Process of group and team formation
Complete analysis of the company requires finally a look at the process of group and team formation within the company. This category results in the development of the four other concepts of leadership and culture that are of importance to the company’s analysis: work teams effectiveness, cooperation among teams, teams in action and team building efforts. Each of these concepts relates to a different aspect of the development of the team within the company but they are all interlinked in the process of company analysis. In essence, the core function of all of these concepts is to generate greater understanding of the company’s ability to make use of teams within the existing organizational culture with the purpose of increasing the positive relationship between the existing culture and the company’s stated ethics.
Analysis of a company can greatly improve efficiency in the workplace.
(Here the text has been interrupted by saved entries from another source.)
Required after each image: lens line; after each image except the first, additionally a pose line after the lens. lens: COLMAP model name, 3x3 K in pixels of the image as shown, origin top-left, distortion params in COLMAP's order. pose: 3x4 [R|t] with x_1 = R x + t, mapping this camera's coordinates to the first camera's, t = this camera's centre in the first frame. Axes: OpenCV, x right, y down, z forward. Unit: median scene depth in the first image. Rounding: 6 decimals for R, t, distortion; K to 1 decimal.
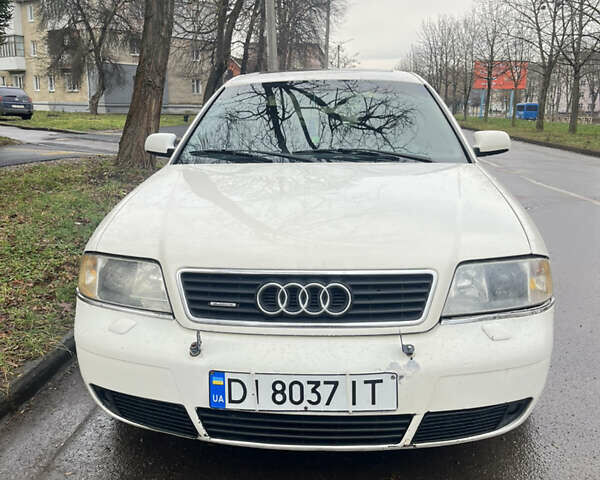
lens RADIAL K [[638.8, 0, 300.0], [0, 638.8, 240.0], [0, 0, 1]] dist [0.066965, -0.079772]
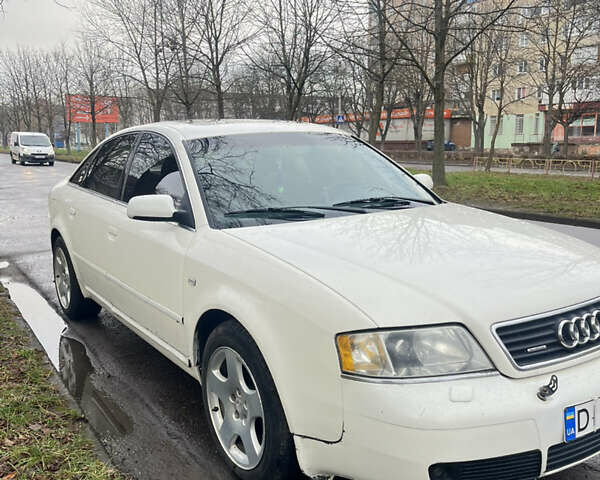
lens RADIAL K [[638.8, 0, 300.0], [0, 638.8, 240.0], [0, 0, 1]] dist [0.066965, -0.079772]
pose [[0.778632, -0.115330, 0.616791, -1.116456], [0.143341, 0.989665, 0.004099, -0.149652], [-0.610889, 0.085220, 0.787116, 0.364990]]
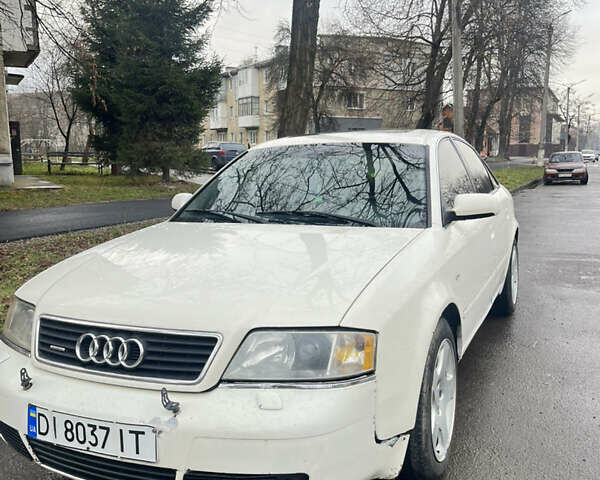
lens RADIAL K [[638.8, 0, 300.0], [0, 638.8, 240.0], [0, 0, 1]] dist [0.066965, -0.079772]
pose [[0.928750, 0.034536, -0.369095, 0.726613], [-0.060206, 0.996485, -0.058253, -0.055061], [0.365786, 0.076324, 0.927564, 0.057915]]
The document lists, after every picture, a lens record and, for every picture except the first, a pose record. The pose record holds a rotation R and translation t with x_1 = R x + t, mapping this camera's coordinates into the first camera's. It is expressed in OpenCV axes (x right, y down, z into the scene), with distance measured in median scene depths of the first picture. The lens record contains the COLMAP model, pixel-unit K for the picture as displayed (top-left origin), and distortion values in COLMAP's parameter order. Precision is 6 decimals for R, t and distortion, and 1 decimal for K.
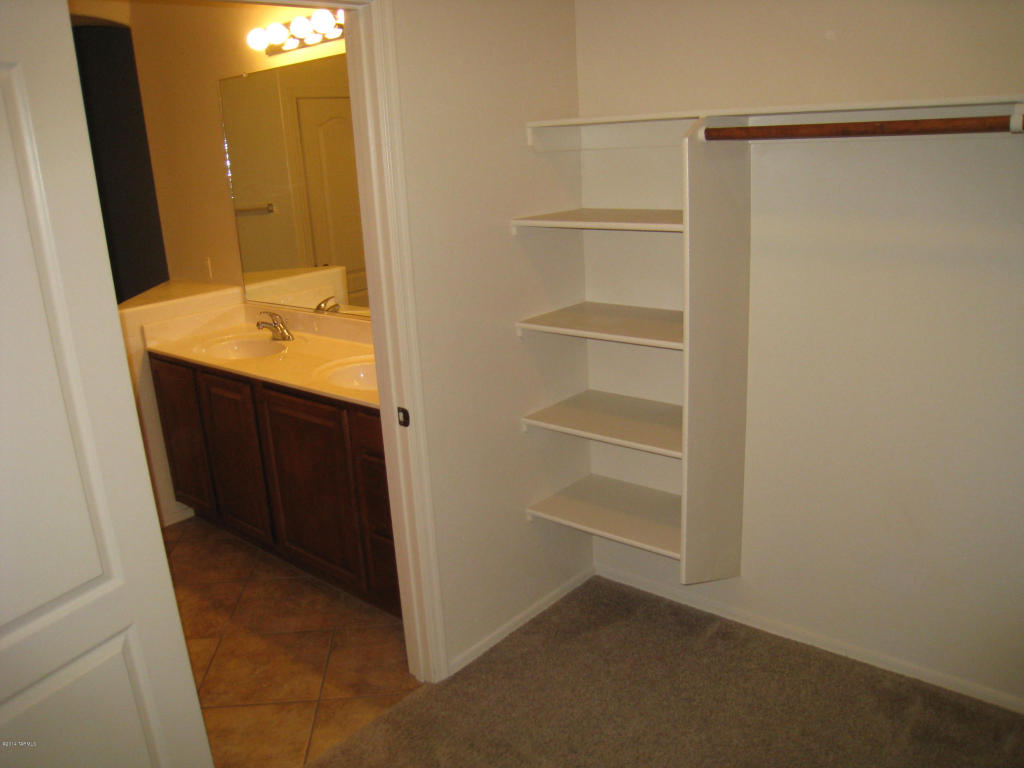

There are nine key concepts as defined above which must be examined in order for this analysis to be complete. Broken down in to three categories, they provide the company with a simple process of self-analysis in which the organizational culture can be examined and steps can be taken through group development in order to further effect the companies goals. Going through this process will give you a better understanding of how your business is organized and how to work within that organization to improve the company.